RuntimeError: flock: Function not implemented

Hi ,
I code a distributed data parallel in pytorch (windows 10) , everything goes fine without error . When I load it in Linux , it give me and error:

– Process 0 terminated with the following error:
Traceback (most recent call last):
File “/usr/local/lib/python3.6/dist-packages/torch/multiprocessing/spawn.py”, line 19, in _wrap
fn(i, *args)
File “/scratch/users/industry/ite/philipso/m/pixelsnail_25062021/main.py”, line 121, in train
rank=args[0] )
File “/usr/local/lib/python3.6/dist-packages/torch/distributed/distributed_c10d.py”, line 455, in init_process_group
barrier()
File “/usr/local/lib/python3.6/dist-packages/torch/distributed/distributed_c10d.py”, line 1960, in barrier
work = _default_pg.barrier()
RuntimeError: flock: Function not implemented

This is how I code it

I used

for machine_rank in range(world_size):
mp.spawn( train,args=(world_size,backend,c_param),nprocs=world_size,join=True)

then follow by:

def train(*args):
if (args[3].training_type==1):
torch.distributed.init_process_group(backend=args[2],init_method=r"file:///"+args[3].classifier+".log",world_size=args[1],rank=args[0] )

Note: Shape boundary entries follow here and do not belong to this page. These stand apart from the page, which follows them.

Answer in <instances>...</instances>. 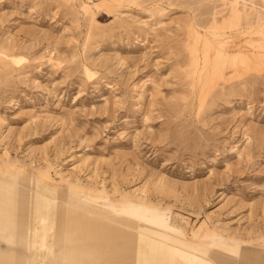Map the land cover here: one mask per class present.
Returning <instances> with one entry per match:
<instances>
[{"label": "rangeland", "instance_id": "obj_1", "mask_svg": "<svg viewBox=\"0 0 264 264\" xmlns=\"http://www.w3.org/2000/svg\"><path fill=\"white\" fill-rule=\"evenodd\" d=\"M0 196L264 264V0H0Z\"/></svg>", "mask_w": 264, "mask_h": 264}, {"label": "bare ground", "instance_id": "obj_2", "mask_svg": "<svg viewBox=\"0 0 264 264\" xmlns=\"http://www.w3.org/2000/svg\"><path fill=\"white\" fill-rule=\"evenodd\" d=\"M23 200L25 199L21 197L19 202L14 201L12 205L14 212L11 223L8 226L6 223L8 224L10 220L6 213L8 212L11 201L0 196V239L2 243L7 242V238L17 235L18 230H21L19 240H24L21 242L22 244L25 242L23 245L28 255L17 256V253H14L11 249H2L0 250V264H53V262L59 263V260L60 264H63L66 258L64 249L61 246L63 245V240H65L64 238H67L69 227L72 225L71 223L73 220L69 217H62L57 227L55 210L58 206L56 201L52 199L41 200L36 203V206L33 204L34 207L30 210V220H28L29 214L27 212H29V210L26 211V207L22 203ZM42 201H44L45 206L43 204L41 205ZM37 211L38 215L34 216L32 213H37ZM78 217L84 218L81 215ZM84 219L86 220V218ZM64 223H68V228L67 226L64 228ZM40 225L44 227V233H41ZM22 228L25 229L22 231ZM128 230L129 232L125 234V237H120L119 234H116L121 243L112 244L113 248H110L108 244H101L95 250H88V245H83L87 257L90 258L91 261L97 262V264H158L160 262H164V264H174V248L167 246L164 252L155 253L153 251V253H149L147 249L151 247V243L144 244L142 247H137L135 242H133L131 238H128V236L131 237L134 234L138 235L141 241H144L143 238H150L156 241L155 234L149 233L148 231H139L132 226L129 227ZM4 231H7L8 235H6ZM56 240H58V243H56ZM11 244L12 242L8 246L11 247ZM127 245H130L131 249H129ZM56 248H59L58 252L55 250ZM74 251L77 250L75 249ZM100 255H105L104 261L101 263L98 262ZM250 257L256 256L250 252L242 253L239 264H250V262H248ZM69 260L71 262L70 264H83L82 261L80 262V258L76 259L75 256H72ZM179 261L184 262L183 259Z\"/></svg>", "mask_w": 264, "mask_h": 264}, {"label": "crops", "instance_id": "obj_3", "mask_svg": "<svg viewBox=\"0 0 264 264\" xmlns=\"http://www.w3.org/2000/svg\"><path fill=\"white\" fill-rule=\"evenodd\" d=\"M29 215H28V220H30V215H31V212H30V209H29V212H27ZM33 215H35V213H32ZM72 227L70 226L69 227V231H68V235H71L73 236L74 234H81L82 236V239L86 240L87 243H85L84 245H88L89 249L88 250H95L99 247V245H103V244H108V243H102L103 242V239H100V240H95L93 238V233H94V230L96 229H93L92 227H90L89 224L85 223V222H81V223H78V222H72L71 223ZM81 225V226H80ZM25 228H22V231L24 230ZM99 230V229H97ZM20 231L21 230H18V234L17 235H13L11 236L12 239L13 237L16 238L17 240H19L20 238ZM6 235H8V232L7 231H4ZM67 235V236H68ZM9 237V239L11 238ZM157 242H163L164 244H166L167 246H170L172 248H174V264H201V260H198V259H192L189 255H185V254H179L177 251L178 248L184 250L185 249V246H179L177 245V243L175 241H167L163 238H157L156 240ZM16 243V241H12V244ZM25 243V242H24ZM23 243V244H24ZM11 244V245H12ZM21 243V247L19 248L18 251H20V255H28V252L27 250L24 248V245ZM110 245V248H113L112 244H108ZM62 248L64 247L63 245L61 246ZM5 249H11L10 246H7L5 247ZM64 249V248H63ZM0 250H2V240L0 239ZM75 249L74 248H71V251H74ZM216 250V249H211L209 252L207 251H204L202 256H204L205 258H209L210 256L213 257V251ZM239 248H236L234 250H225V253L226 254H230V256L233 258L234 261H237L240 259V256L242 254V252L239 254ZM13 251V250H11ZM66 249H64V253H65ZM14 253L17 251H13ZM211 252V253H210ZM18 254V253H17ZM198 255V254H197ZM201 256V255H199ZM215 257V256H214ZM183 259L184 262H180L179 260ZM236 259V260H235ZM177 262V263H176ZM213 264H225L223 262V259L221 258H218V259H214L213 261Z\"/></svg>", "mask_w": 264, "mask_h": 264}]
</instances>
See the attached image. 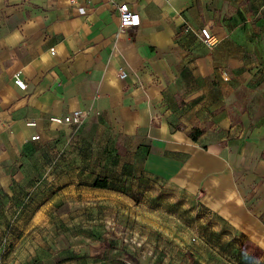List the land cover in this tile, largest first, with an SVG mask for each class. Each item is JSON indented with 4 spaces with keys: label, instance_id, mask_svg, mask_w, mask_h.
<instances>
[{
    "label": "crops",
    "instance_id": "crops-1",
    "mask_svg": "<svg viewBox=\"0 0 264 264\" xmlns=\"http://www.w3.org/2000/svg\"><path fill=\"white\" fill-rule=\"evenodd\" d=\"M116 1L141 25L122 31L112 0H0V221L28 187L34 148L75 125L51 117L81 109L131 143L130 173L172 209L141 224L173 256L200 252L198 228L220 236L224 223L264 251V0ZM193 128L205 132L194 140Z\"/></svg>",
    "mask_w": 264,
    "mask_h": 264
},
{
    "label": "rangeland",
    "instance_id": "rangeland-1",
    "mask_svg": "<svg viewBox=\"0 0 264 264\" xmlns=\"http://www.w3.org/2000/svg\"><path fill=\"white\" fill-rule=\"evenodd\" d=\"M130 146L89 121L39 143L28 187L8 205V223L0 221V264H264V251L225 223L220 236L198 228L206 240L200 252L173 256L169 241L141 224L147 211L172 209L151 191L150 180L130 173ZM98 175L110 178L109 188L93 186ZM142 228L148 245L136 249Z\"/></svg>",
    "mask_w": 264,
    "mask_h": 264
},
{
    "label": "built area",
    "instance_id": "built-area-1",
    "mask_svg": "<svg viewBox=\"0 0 264 264\" xmlns=\"http://www.w3.org/2000/svg\"><path fill=\"white\" fill-rule=\"evenodd\" d=\"M117 5V9L119 12L120 17V29L126 30V29H133L141 25V16L140 14L135 11L128 2L122 1L117 2L116 0H112ZM72 3H75L76 0H71ZM80 12L85 13L86 7L80 6L79 7ZM199 33L203 39V42L208 46L212 47L216 44L215 36L213 35L211 29L208 26H204L199 30ZM52 53L55 54L56 50L55 48H52ZM120 76L123 78L126 76L125 71H121ZM14 82L20 89H26L27 83L23 79L21 75V71H18L14 75ZM86 112H84L81 109H77L75 111H72L71 113L65 115V116H53L51 117V120L57 123H66V124H75L79 125L82 124L85 120ZM29 125H36L35 121H30ZM40 135L36 134L32 137L33 140L39 139Z\"/></svg>",
    "mask_w": 264,
    "mask_h": 264
},
{
    "label": "trees",
    "instance_id": "trees-1",
    "mask_svg": "<svg viewBox=\"0 0 264 264\" xmlns=\"http://www.w3.org/2000/svg\"><path fill=\"white\" fill-rule=\"evenodd\" d=\"M204 132H205L204 129L193 128L190 131V136L194 140H197ZM109 183H110V178L107 175H98L93 183V186L96 188L107 189L109 188ZM104 244L107 248H113V249L116 248V246H114L111 243L105 242Z\"/></svg>",
    "mask_w": 264,
    "mask_h": 264
}]
</instances>
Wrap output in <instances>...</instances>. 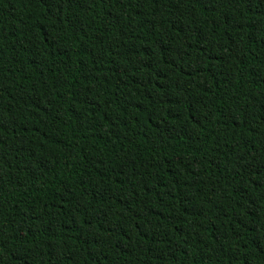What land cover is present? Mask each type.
I'll list each match as a JSON object with an SVG mask.
<instances>
[{
    "label": "trees",
    "instance_id": "obj_1",
    "mask_svg": "<svg viewBox=\"0 0 264 264\" xmlns=\"http://www.w3.org/2000/svg\"><path fill=\"white\" fill-rule=\"evenodd\" d=\"M0 264H264V0H0Z\"/></svg>",
    "mask_w": 264,
    "mask_h": 264
}]
</instances>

I suspect the problem is in join=True in mp.spawn

any help will be much appreciated

This might be a file system related issue (see Run code for training got some errors · Issue #20 · wenet-e2e/wenet · GitHub for a similar issue). What kind of file system are you using for the file in init_method?

The System in Linux is CentOS 6
my laptop is Windows 10

Thank Bro for helping me :slightly_smiling_face:

The init_method i am using is Shared File System

Thank you :slight_smile:

my share file is located at Scratch of file system Lustre :slight_smile:

It could be possible that the shared file system doesn’t support the flock system call. If you are training on one node, can you use the local file system instead?

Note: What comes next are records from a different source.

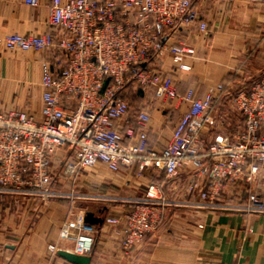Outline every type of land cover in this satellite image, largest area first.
<instances>
[{"label":"built area","instance_id":"built-area-1","mask_svg":"<svg viewBox=\"0 0 264 264\" xmlns=\"http://www.w3.org/2000/svg\"><path fill=\"white\" fill-rule=\"evenodd\" d=\"M25 1L31 7L40 3ZM197 1L52 0L51 31L5 36L7 51H50L53 57L43 67L41 117L17 110L0 113V194L97 200L77 189L82 173L99 164L137 178L160 173L173 182L182 173L190 176L187 192L199 202L172 201L165 196V183L153 180L143 198L129 201L130 211L108 220L122 228L124 252L154 235L172 207L264 213V201L249 188L264 179V73L229 95L243 118V129L208 138L206 129L217 124V96L198 97L193 90L180 95L173 78L156 64L169 54L178 69H190L186 61L196 49L170 45L168 40L199 20ZM134 88L153 90L158 100L188 104L173 130V143L160 152L149 148L146 112L137 116L139 133L134 124L126 133L121 129L131 111L126 94ZM62 185L71 192L60 190ZM241 187L248 191L246 204L234 207L222 201L229 190ZM95 242L93 234L81 232L73 253L90 256Z\"/></svg>","mask_w":264,"mask_h":264},{"label":"crops","instance_id":"crops-1","mask_svg":"<svg viewBox=\"0 0 264 264\" xmlns=\"http://www.w3.org/2000/svg\"><path fill=\"white\" fill-rule=\"evenodd\" d=\"M51 2L40 0L39 6L31 7L25 0H0V113L17 110L41 117V59L46 54L7 51L3 39L10 34L29 37L51 31ZM195 9L199 20L168 40L170 45L183 43L196 49V55L186 61L190 69H178L169 54L159 65L173 78L180 95L193 90L198 97L207 93L217 96V124L206 129L208 138L236 135L244 121L228 101L229 95L264 73V0H198ZM130 100L131 111L121 122L122 131L126 133L138 114L146 112L150 116L146 126L149 148L160 152L171 145L173 130L188 104L158 100L153 90L143 93L135 88L130 90ZM231 107L235 113H230ZM134 129L136 134L141 130L136 125ZM61 156L57 154L56 160ZM94 169L82 173L79 182L87 191L79 192L98 198L92 201L99 205L97 211L91 212L102 224L86 223V209L66 198L41 200L0 194V264H72L57 252H73L81 232L96 238L90 264H264V213L235 209L172 207L154 235L124 252L122 228L109 225L108 220L124 212L122 207L129 201L143 198L150 181L164 182L165 196L172 201L187 204L200 198L188 194L190 176L185 173L168 182L160 173L137 178L128 172L112 173L103 164ZM90 185L103 190L92 192ZM58 188L71 192L68 185ZM243 190H229L222 201L234 207L246 204L248 191ZM52 246L56 252L51 251Z\"/></svg>","mask_w":264,"mask_h":264},{"label":"rangeland","instance_id":"rangeland-1","mask_svg":"<svg viewBox=\"0 0 264 264\" xmlns=\"http://www.w3.org/2000/svg\"><path fill=\"white\" fill-rule=\"evenodd\" d=\"M18 53V52H17ZM31 53H33V54H35V55H38V54H43V53H45L46 55L44 56V58H42L41 59V61H42V63H41V77L43 76V67H44V65L49 61V58H52L53 57V53L52 52H50V51H43V53L42 52H31ZM42 81V80H41ZM32 87H33V84L31 85ZM41 88L43 89V84H42V82H41ZM32 87H31V89H32ZM42 94H43V90H42ZM230 103H233L232 101H231V99L229 98V100H228ZM235 108V107H234ZM25 112H27V111H25ZM235 113V111H234V109L231 107L230 108V113ZM222 126V127H221ZM221 126H219V128L221 127V128H223L222 130L224 131L225 129H226V123H222L221 124ZM57 154H62L60 151L57 153ZM56 158H57V155L55 156V160H54V163H57L58 161L56 160ZM57 161V162H56ZM56 166L58 165V164H55ZM58 168V167H57ZM93 170H95L94 168L93 169H88L87 170V172H90V171H93ZM84 173V172H83ZM84 185L85 184H82V182L80 181L79 182V185H78V187H79V190L77 189V192H79L80 190H83V191H87L86 190V186L84 187ZM89 187H91V191L92 192H94V191H101V190H103V187L101 188H99V187H96V186H92V185H90ZM101 189V190H100ZM254 191L258 196H259V198H260V200H262V201H264V179H262L261 181H257L256 183H254V185H253V187L252 188H250V191ZM244 192H246V190H243ZM248 196V195H247ZM223 197H225V196H223ZM222 197V200H224V198ZM249 199V198H248ZM78 202V201H77ZM80 202H82V203H80ZM75 206L77 207V206H81L82 208H84V209H86V211L87 212H91L93 209H95V211H97V208H98V206L99 205H95L94 204V202H90V201H79L78 203H75ZM130 206H132V205H129V204H127V205H125V206H123L122 207V209H124L123 211L125 212V211H130L131 209H132V207H130ZM86 212V213H87ZM93 213V212H92Z\"/></svg>","mask_w":264,"mask_h":264},{"label":"water","instance_id":"water-1","mask_svg":"<svg viewBox=\"0 0 264 264\" xmlns=\"http://www.w3.org/2000/svg\"><path fill=\"white\" fill-rule=\"evenodd\" d=\"M85 222L93 225L102 224L103 220L101 218H96L95 214L92 212H87L85 216ZM58 256L65 259L72 264H90L91 256H80L70 251L58 250Z\"/></svg>","mask_w":264,"mask_h":264},{"label":"trees","instance_id":"trees-1","mask_svg":"<svg viewBox=\"0 0 264 264\" xmlns=\"http://www.w3.org/2000/svg\"><path fill=\"white\" fill-rule=\"evenodd\" d=\"M159 62H160V61H157L156 64H157L158 67L160 68L161 66L159 65ZM256 81H257V80H256ZM254 82H255V81H254ZM250 85H251V84H250ZM250 85H249V86H250ZM140 92H142V91H140ZM126 97L130 100V92H128V93L126 94ZM131 102H132V101L130 100V103H131Z\"/></svg>","mask_w":264,"mask_h":264}]
</instances>
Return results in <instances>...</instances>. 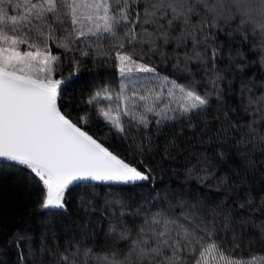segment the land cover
Here are the masks:
<instances>
[{
	"label": "snow or ice",
	"instance_id": "1",
	"mask_svg": "<svg viewBox=\"0 0 264 264\" xmlns=\"http://www.w3.org/2000/svg\"><path fill=\"white\" fill-rule=\"evenodd\" d=\"M0 264H264V0H0Z\"/></svg>",
	"mask_w": 264,
	"mask_h": 264
},
{
	"label": "trees",
	"instance_id": "2",
	"mask_svg": "<svg viewBox=\"0 0 264 264\" xmlns=\"http://www.w3.org/2000/svg\"><path fill=\"white\" fill-rule=\"evenodd\" d=\"M25 195L26 193L23 191L6 190L4 192H0V197H3L5 201L9 199H20Z\"/></svg>",
	"mask_w": 264,
	"mask_h": 264
}]
</instances>
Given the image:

If you are training with multiple nodes, you can instead use TCP initialization described here: Distributed communication package - torch.distributed — PyTorch 1.9.0 documentation.

Also, looking at Mounting a Lustre File System on Client Nodes - Lustre Wiki, it seems like there are options to mount Lustre with support for flock, that might be another option.

Hi thank
I have solved all problems except this “flock function not implemented”. Interestingly , the shared file did created however, it did not manage to flock. The problem is with init_process_group. What can I replace with this?

As I mentioned above, you could use TCP initialization as follows:

import torch.distributed as dist

# Use address of one of the machines
dist.init_process_group(backend, init_method='tcp://10.1.1.20:23456',
                        rank=args.rank, world_size=4)